Le colonel
Tracqui lui avait exposé la politique du bataillon, consistant à s’immerger
dans la population urbaine locale pour accomplir diverses missions (« les trois
blocs » : humanitaire, sécurité, combat) sur très court préavis, le tout dans
un environnement fortement médiatisé. Le « caporal stratégique », quant à lui,
désigne le fait que dans un tel contexte, l’action d’un seul soldat, même au
plus bas échelon, peut faire office d’« aile de papillon » et provoquer des
bouleversements. Et quand on parle d’action, on parle surtout d’action
négative.
Lorsque le
papillon fait des conneries
En soi, ce n’est
pas obligatoire. Beaucoup de soldats font des choses admirables, mais cela a
nettement moins d’écho. L’esprit humain est ainsi fait qu’il s’intéresse
surtout aux trains qui n’arrivent pas à l’heure. Peut-être parce qu’il est
naturellement plus sensible aux problèmes, aux risques, aux menaces. Le
bouleversement est donc le plus souvent une catastrophe.
·····
Consigne.
D'après le texte ci-dessus sur le « caporal stratégique », quelles missions regroupe l'expression « les trois blocs » ?
·····
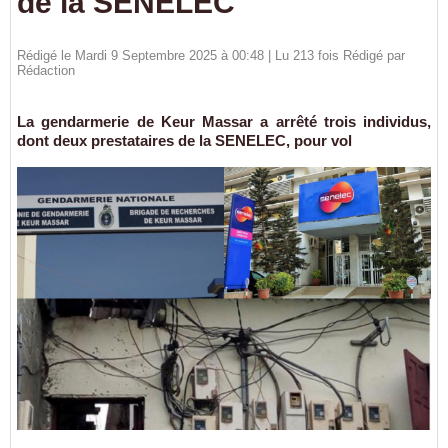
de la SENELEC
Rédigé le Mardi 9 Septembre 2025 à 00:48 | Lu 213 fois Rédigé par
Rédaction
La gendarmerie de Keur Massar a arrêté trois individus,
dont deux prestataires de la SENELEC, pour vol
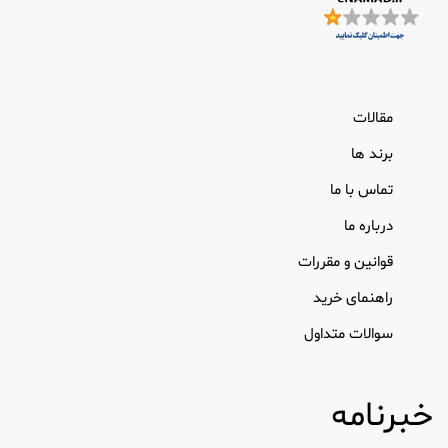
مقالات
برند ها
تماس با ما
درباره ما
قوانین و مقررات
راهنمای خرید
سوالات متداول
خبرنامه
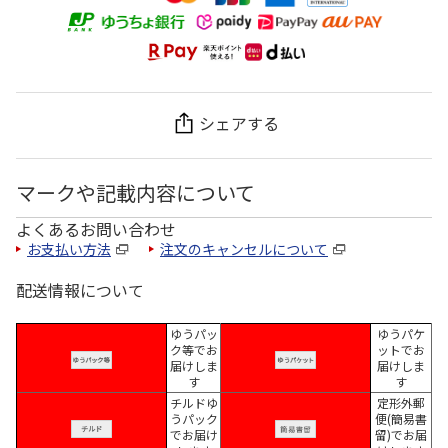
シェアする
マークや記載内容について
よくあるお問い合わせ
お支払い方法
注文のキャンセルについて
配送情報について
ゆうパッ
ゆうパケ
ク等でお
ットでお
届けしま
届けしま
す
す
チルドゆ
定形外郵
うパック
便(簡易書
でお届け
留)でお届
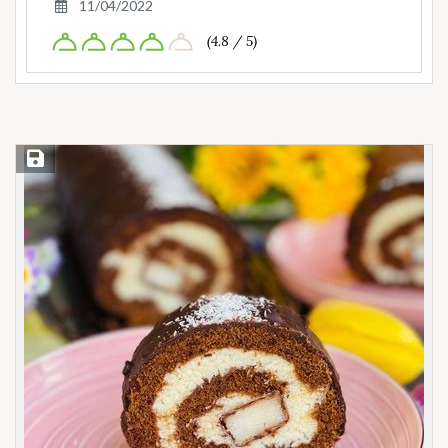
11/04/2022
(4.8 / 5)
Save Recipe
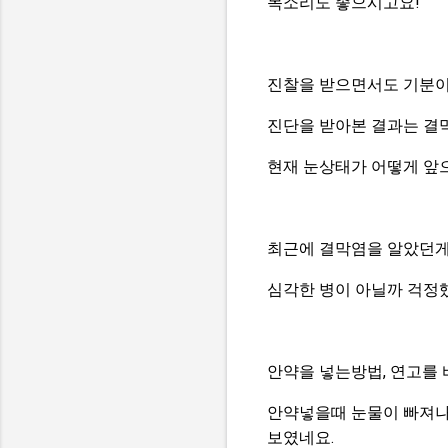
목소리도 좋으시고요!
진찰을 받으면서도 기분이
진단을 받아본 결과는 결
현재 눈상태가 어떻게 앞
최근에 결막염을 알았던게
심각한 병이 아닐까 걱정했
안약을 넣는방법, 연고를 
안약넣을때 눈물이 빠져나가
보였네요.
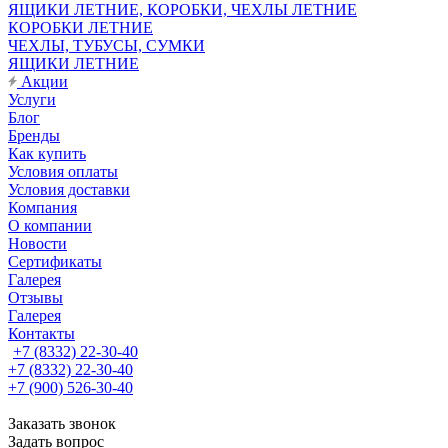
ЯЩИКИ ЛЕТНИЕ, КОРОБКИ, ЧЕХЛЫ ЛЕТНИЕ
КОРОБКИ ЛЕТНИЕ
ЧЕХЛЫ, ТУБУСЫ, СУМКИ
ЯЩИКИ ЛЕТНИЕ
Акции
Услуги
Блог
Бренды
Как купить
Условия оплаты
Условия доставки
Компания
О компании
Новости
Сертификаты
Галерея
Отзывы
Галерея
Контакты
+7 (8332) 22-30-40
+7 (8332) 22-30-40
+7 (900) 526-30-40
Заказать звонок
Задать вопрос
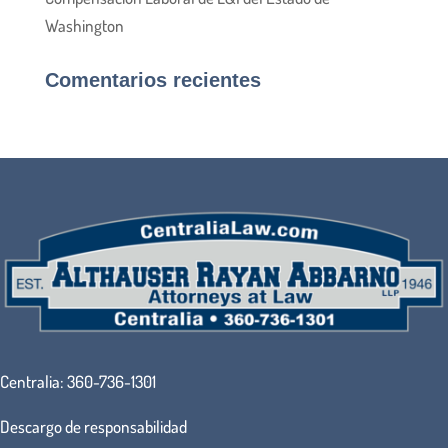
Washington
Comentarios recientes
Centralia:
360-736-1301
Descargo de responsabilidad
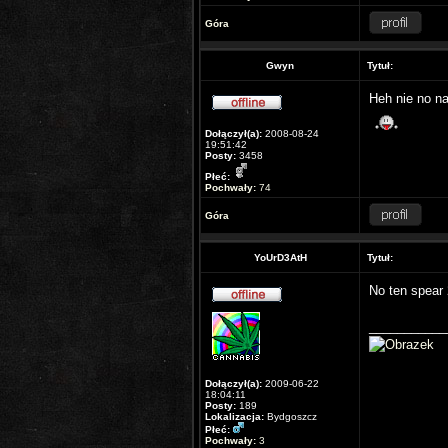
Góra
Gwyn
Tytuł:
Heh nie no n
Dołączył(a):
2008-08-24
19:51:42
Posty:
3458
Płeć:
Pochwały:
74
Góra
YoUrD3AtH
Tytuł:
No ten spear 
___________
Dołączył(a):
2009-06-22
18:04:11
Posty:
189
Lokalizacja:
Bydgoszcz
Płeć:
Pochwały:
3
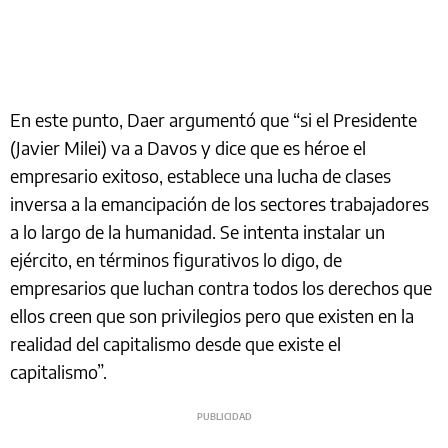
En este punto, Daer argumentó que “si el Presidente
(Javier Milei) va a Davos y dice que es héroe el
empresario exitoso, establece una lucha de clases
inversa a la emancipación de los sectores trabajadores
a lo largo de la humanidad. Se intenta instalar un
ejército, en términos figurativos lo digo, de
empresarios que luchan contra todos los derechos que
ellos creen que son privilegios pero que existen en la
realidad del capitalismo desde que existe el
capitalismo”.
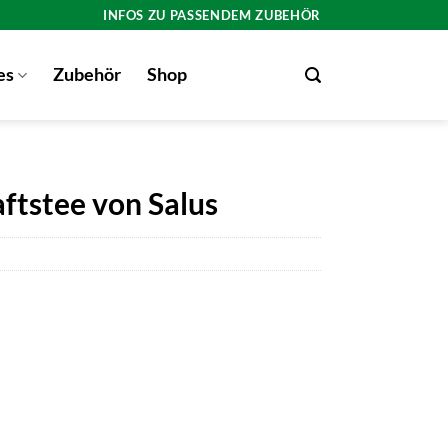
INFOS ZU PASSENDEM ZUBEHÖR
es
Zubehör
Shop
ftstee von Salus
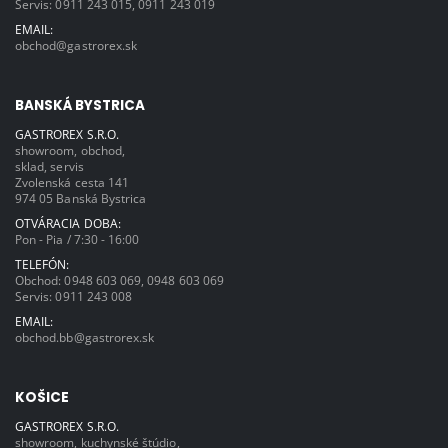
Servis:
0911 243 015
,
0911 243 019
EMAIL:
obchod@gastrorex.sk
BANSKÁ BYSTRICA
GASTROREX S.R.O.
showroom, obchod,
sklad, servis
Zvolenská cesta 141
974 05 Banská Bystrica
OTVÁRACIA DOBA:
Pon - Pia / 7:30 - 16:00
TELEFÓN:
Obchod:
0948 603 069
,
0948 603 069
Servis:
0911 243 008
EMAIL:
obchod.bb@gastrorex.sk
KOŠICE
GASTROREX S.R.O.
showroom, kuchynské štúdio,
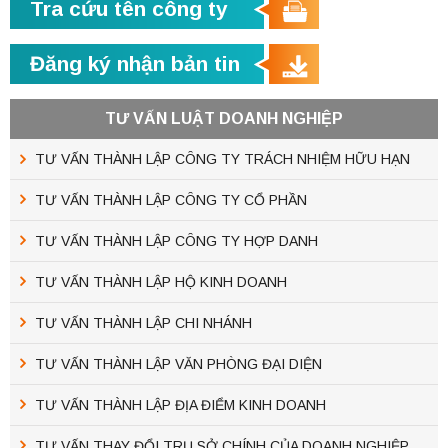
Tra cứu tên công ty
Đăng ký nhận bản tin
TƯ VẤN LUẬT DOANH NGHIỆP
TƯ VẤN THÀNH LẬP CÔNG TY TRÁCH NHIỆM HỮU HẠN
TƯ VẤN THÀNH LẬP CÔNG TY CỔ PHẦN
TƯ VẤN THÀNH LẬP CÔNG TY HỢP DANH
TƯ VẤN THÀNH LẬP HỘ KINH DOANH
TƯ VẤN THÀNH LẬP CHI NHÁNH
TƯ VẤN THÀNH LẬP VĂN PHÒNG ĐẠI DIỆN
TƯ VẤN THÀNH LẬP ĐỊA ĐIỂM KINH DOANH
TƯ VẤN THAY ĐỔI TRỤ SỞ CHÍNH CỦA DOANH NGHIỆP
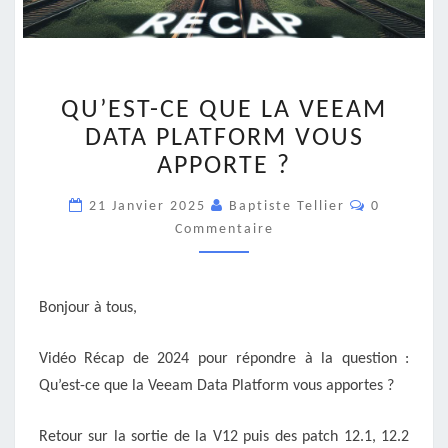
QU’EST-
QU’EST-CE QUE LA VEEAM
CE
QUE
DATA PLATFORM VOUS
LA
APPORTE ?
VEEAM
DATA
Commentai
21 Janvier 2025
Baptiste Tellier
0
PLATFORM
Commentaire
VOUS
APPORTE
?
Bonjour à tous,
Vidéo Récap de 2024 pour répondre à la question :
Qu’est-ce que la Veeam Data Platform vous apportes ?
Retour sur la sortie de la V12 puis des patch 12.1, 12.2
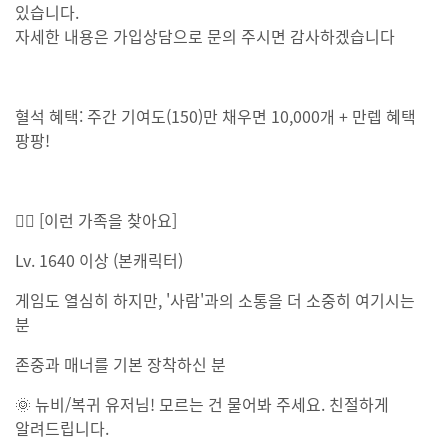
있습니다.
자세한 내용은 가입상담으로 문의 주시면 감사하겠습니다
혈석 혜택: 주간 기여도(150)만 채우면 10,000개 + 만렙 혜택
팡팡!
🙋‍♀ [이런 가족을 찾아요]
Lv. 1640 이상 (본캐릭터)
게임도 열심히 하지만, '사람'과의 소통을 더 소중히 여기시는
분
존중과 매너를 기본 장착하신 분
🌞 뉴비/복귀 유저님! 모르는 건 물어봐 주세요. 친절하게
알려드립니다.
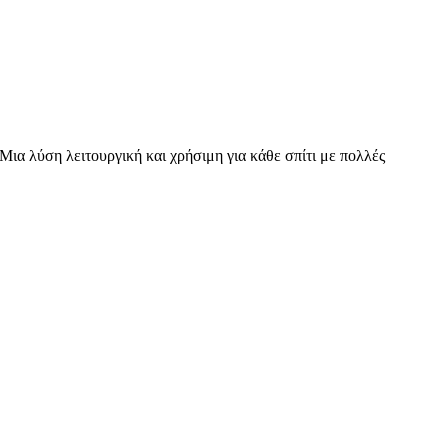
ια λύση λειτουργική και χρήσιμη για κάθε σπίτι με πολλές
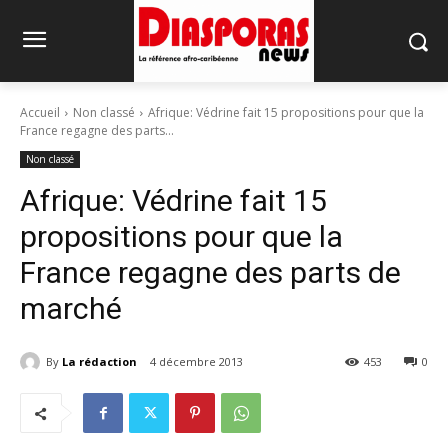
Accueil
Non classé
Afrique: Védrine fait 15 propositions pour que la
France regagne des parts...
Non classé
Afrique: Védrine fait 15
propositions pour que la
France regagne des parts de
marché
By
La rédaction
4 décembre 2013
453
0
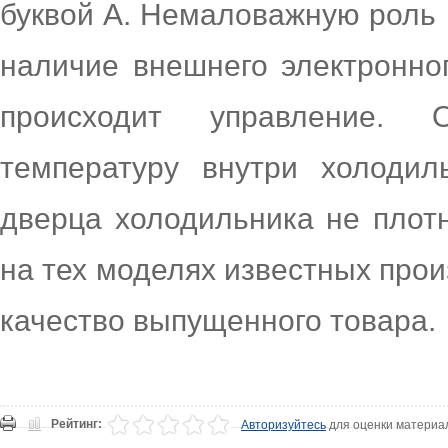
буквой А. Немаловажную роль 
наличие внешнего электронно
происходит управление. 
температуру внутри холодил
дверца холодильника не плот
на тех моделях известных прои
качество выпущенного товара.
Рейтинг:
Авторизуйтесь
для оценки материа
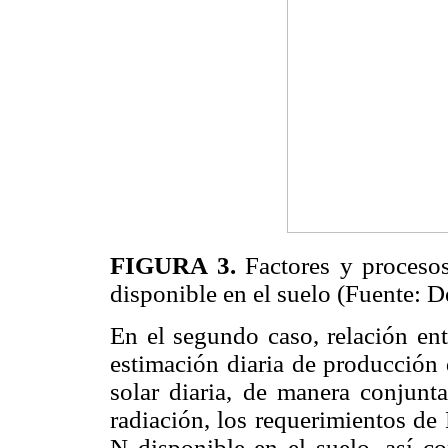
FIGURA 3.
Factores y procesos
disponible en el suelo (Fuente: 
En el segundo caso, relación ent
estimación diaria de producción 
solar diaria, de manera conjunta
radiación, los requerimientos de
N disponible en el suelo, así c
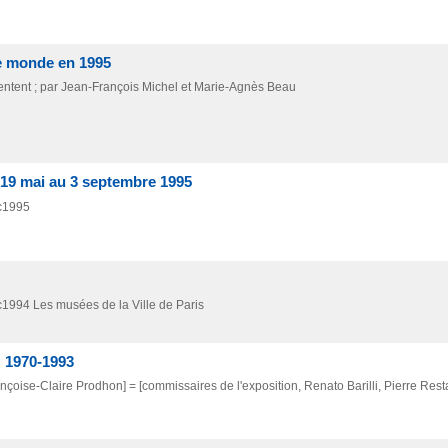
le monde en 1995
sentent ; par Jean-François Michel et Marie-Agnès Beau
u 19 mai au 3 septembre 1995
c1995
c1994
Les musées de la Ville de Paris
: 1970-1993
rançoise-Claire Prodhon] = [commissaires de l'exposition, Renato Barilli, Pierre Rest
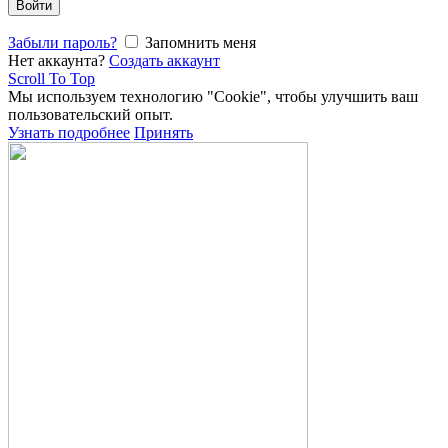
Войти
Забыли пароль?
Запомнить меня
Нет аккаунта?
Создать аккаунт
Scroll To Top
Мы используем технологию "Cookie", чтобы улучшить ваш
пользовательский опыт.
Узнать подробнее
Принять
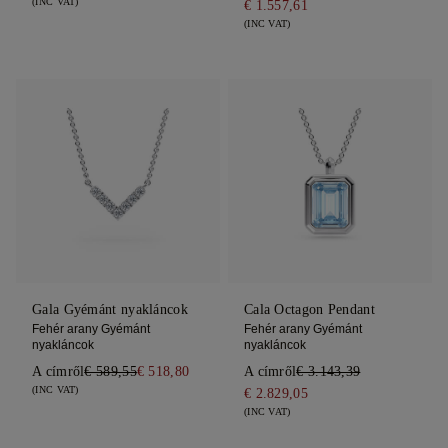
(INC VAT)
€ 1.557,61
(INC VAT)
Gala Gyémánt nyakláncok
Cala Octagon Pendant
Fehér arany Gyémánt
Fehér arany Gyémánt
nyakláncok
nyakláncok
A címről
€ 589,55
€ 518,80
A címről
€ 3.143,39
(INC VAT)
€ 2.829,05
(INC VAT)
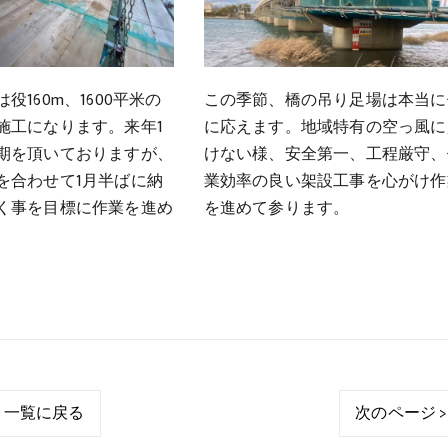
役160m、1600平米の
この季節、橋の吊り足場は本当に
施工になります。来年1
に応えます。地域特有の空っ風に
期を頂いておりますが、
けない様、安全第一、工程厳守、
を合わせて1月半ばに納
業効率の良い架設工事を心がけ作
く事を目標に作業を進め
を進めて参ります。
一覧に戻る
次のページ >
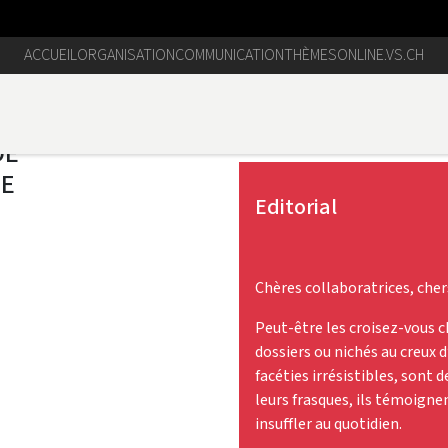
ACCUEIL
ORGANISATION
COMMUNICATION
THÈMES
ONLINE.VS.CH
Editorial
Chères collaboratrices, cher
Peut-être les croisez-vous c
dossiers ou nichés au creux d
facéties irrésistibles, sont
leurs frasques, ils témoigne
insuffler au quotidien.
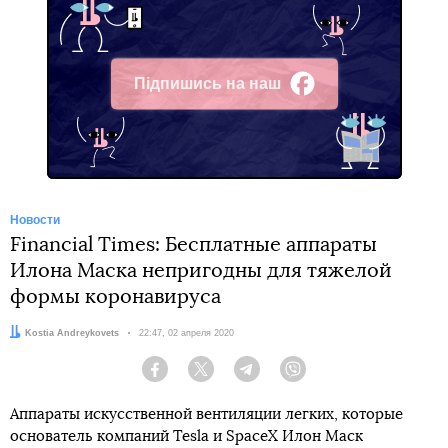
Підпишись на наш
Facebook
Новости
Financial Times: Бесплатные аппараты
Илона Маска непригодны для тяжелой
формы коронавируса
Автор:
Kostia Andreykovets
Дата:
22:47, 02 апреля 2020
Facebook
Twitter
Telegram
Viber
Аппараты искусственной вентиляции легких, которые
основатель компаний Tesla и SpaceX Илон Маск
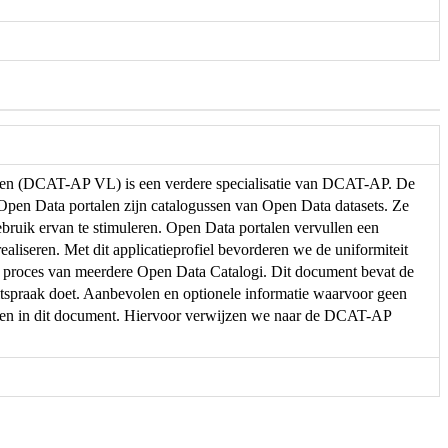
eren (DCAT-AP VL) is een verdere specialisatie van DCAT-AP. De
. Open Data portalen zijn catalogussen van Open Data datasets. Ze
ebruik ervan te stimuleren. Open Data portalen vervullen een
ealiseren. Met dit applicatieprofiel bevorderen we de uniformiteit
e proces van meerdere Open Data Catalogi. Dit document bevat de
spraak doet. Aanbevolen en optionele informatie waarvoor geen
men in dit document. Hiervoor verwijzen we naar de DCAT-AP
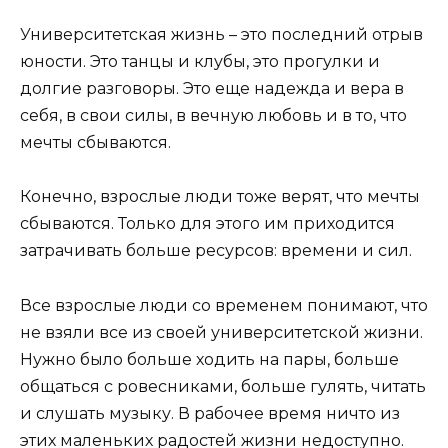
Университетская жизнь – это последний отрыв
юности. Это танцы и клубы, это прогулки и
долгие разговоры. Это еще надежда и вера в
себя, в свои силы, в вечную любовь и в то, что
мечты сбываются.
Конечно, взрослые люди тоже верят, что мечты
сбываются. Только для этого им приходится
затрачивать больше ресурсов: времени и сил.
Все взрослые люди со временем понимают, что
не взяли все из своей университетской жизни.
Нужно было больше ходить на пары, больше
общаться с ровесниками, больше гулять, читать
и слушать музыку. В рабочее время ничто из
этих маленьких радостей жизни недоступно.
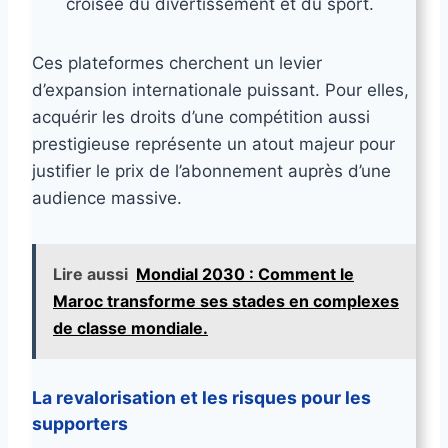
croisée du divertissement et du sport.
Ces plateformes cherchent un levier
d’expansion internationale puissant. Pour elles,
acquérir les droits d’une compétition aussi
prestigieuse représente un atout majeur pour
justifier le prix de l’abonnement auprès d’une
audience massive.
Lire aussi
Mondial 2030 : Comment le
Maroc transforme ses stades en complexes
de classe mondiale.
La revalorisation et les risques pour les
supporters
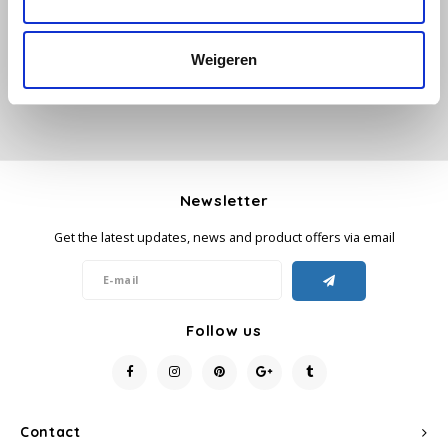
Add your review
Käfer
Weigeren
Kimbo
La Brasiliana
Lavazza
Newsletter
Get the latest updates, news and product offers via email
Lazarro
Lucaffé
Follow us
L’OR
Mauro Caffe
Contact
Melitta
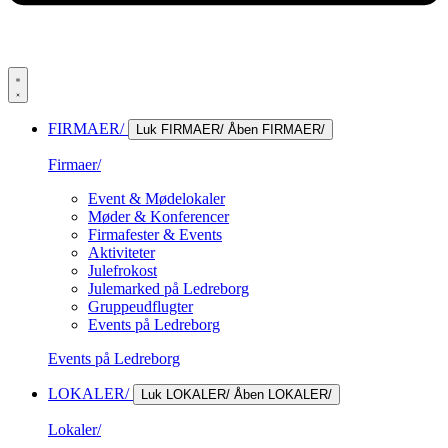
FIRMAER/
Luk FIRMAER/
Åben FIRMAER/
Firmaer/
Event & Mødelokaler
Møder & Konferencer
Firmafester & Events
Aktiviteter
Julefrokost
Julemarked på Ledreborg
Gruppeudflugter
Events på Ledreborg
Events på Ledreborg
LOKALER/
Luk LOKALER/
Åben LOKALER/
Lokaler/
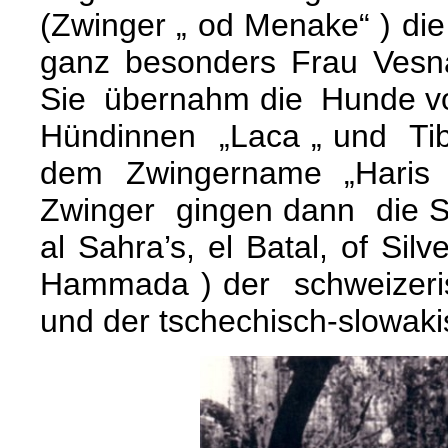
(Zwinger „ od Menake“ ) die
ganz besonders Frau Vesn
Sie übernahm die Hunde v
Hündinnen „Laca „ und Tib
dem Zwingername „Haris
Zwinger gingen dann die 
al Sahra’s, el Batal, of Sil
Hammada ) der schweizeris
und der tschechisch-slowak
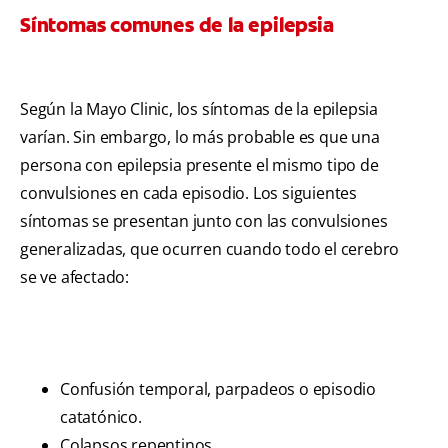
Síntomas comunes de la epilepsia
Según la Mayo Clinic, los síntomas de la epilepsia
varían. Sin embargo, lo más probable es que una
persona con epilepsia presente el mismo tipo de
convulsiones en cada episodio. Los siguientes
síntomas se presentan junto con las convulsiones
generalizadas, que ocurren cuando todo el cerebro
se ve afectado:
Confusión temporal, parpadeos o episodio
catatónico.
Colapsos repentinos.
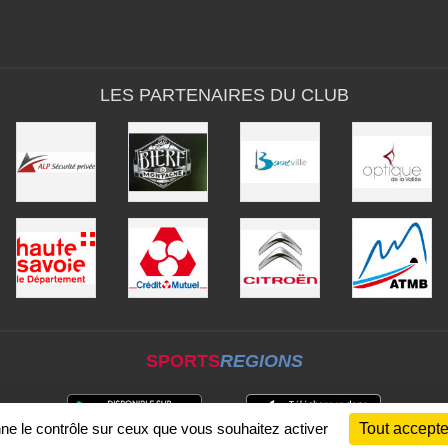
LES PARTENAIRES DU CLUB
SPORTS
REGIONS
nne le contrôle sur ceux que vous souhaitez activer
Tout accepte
·····
Réponse.
L'humanitaire, la sécurité et le combat.